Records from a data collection
"""

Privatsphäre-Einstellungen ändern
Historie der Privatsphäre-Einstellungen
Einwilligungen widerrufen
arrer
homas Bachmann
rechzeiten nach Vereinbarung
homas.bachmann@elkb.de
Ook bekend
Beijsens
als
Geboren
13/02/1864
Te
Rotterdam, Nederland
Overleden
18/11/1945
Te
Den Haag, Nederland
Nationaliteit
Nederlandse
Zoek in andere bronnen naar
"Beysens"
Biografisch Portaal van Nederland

"""

Your task
Put every line from the records above into a numbered list, leaving out any blank lines.

Result
1. Privatsphäre-Einstellungen ändern
2. Historie der Privatsphäre-Einstellungen
3. Einwilligungen widerrufen
4. arrer
5. homas Bachmann
6. rechzeiten nach Vereinbarung
7. homas.bachmann@elkb.de
8. Ook bekend
9. Beijsens
10. als
11. Geboren
12. 13/02/1864
13. Te
14. Rotterdam, Nederland
15. Overleden
16. 18/11/1945
17. Te
18. Den Haag, Nederland
19. Nationaliteit
20. Nederlandse
21. Zoek in andere bronnen naar
22. "Beysens"
23. Biografisch Portaal van Nederland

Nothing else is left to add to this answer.